Dlatego serdecznie proszę portal onet, by sobie swoją gwiazdkę wsadził gdzie słońce nie dochodzi. To miło, że w Państwa oczach zasłużyłam na uznanie. Bardziej by mnie to jednak cieszyło, gdyby było wynikiem czytania ze zrozumieniem. A w to uwierzę, gdy gwiazdka znajdzie się przy moim blogu, w którejkolwiek z trzech wybranych przeze mnie kategorii. Oczywiście pewnie tak się nie stanie, bo statystyczni profesjonaliści piszą o polityce, statystyczne felietony są tez o polityce i z rzadka o homoseksualizmie, a kultura to jak nie „Moda na sukces” to Michał Wiśniewski padł na Dodę i wstał jako Jola Rutowicz. Na szczęście mi na tym nie zależy, bo ja nie muszę być polecana! Z nikim się tu nie ścigam i nie rywalizuję. Liczę na przypadkowego czytelnika, który zajrzy i gdy coś go zainteresuje to zdecyduje się pozostać. Nie biegam po innych blogach i nie wypisuję błagań o rewanż, czyli wejście na mój blog. Nie biorę nawet udziału w jakichś idiotycznych konkursach na Blog Roku, bo mam to gdzieś. Nie chcę jednak siedzieć w kategorii, której sobie nie wybrałam! Nawet jeśli ktoś mi tam wpina jakąś idiotyczną gwiazdkę. Gwiazdki to owszem, świecą. Ale też i czasem spadają. Ja już wolę, by ta gwiazdka spadła niż całkiem kobieco świeciła.

PS. Dziś zauważyłam, że onet zwiększył miejsce na blogi i na zdjęcia. To miłe. Szkoda, że te nowe możliwości bloga będą dostępne za kilka minut, bo to kilka minut trwa już kilka godzin. No, ale cóż… czas jest rzeczą względną. Podobnie jak kultura czy refleksja. Felieton, płeć i profesjonazlim już nie. Czekam!

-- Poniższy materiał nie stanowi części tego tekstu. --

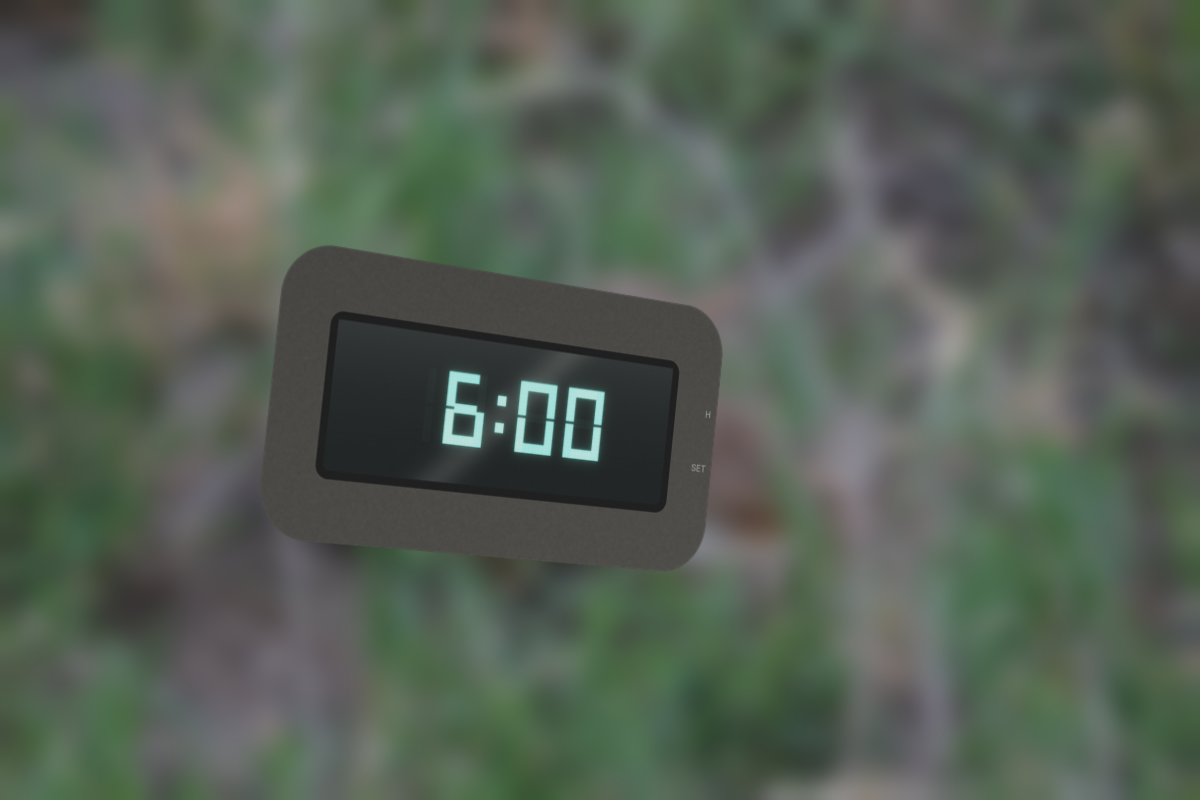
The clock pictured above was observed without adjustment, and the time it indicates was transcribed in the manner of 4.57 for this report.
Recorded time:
6.00
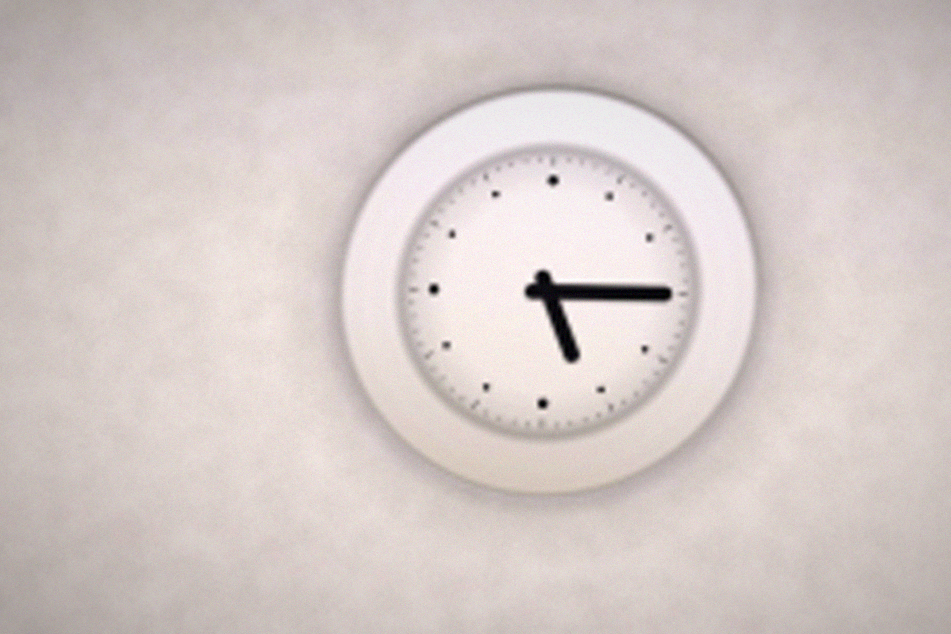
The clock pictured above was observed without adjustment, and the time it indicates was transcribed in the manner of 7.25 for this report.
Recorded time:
5.15
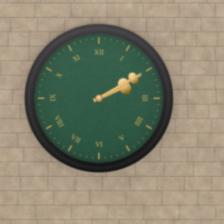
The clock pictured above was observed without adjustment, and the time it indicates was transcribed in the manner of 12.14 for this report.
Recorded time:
2.10
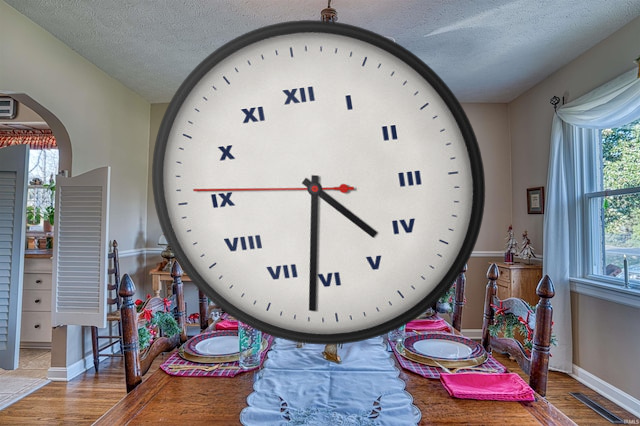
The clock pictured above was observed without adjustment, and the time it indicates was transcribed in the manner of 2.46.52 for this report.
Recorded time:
4.31.46
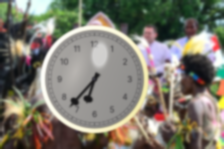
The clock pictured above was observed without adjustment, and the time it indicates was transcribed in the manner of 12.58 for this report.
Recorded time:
6.37
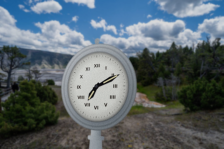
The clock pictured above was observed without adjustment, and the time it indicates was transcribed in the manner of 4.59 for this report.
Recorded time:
7.11
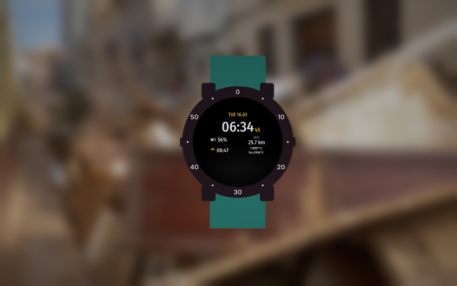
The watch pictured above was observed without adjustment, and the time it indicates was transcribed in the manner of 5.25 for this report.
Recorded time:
6.34
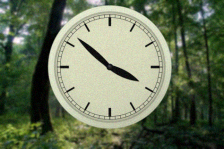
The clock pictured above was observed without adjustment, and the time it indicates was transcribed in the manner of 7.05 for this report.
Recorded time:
3.52
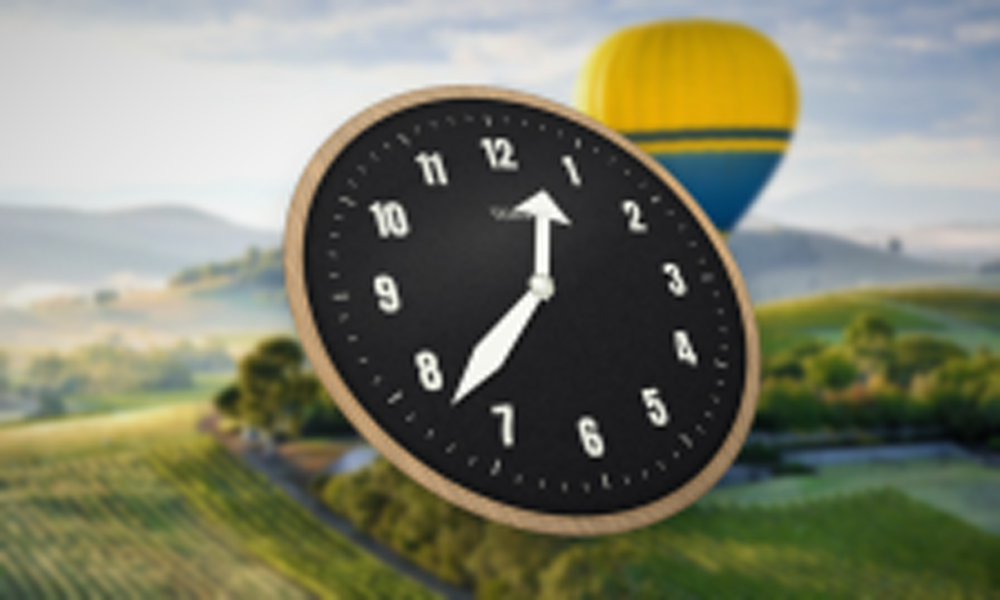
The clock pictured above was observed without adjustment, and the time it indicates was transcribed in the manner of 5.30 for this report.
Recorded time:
12.38
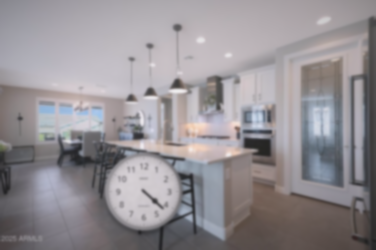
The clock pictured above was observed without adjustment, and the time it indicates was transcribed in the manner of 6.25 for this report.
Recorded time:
4.22
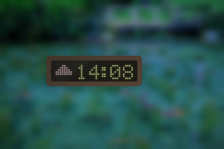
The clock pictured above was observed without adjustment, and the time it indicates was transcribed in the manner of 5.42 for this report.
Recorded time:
14.08
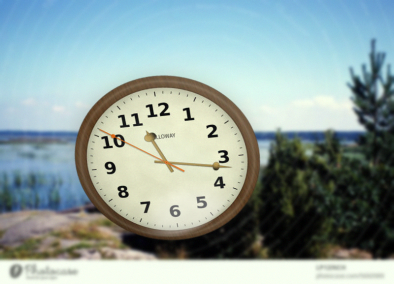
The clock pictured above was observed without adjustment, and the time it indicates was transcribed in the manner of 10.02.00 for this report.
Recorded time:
11.16.51
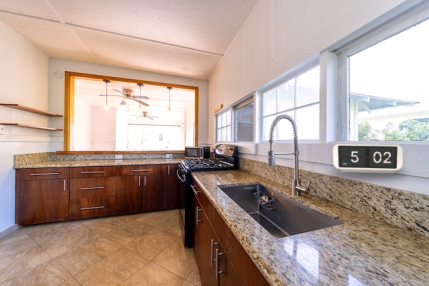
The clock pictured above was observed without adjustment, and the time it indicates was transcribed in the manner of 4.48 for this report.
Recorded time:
5.02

PS.2. Proszę traktować powyższe z przymrużeniem oka. Inaczej… wyjdzie kolejny absurd. 🙂

Author: Małgorzata Karolina Piekarska

Z wykształcenia: historyczka sztuki, scenarzystka i bibliotekarka. Z zawodu: pisarka, dziennikarka i muzealniczka. Z pasji: blogerka, varsavianistka i genealożka. Miłośniczka: książek, filmów, gier planszowych, kart do gry, jamników i miodu...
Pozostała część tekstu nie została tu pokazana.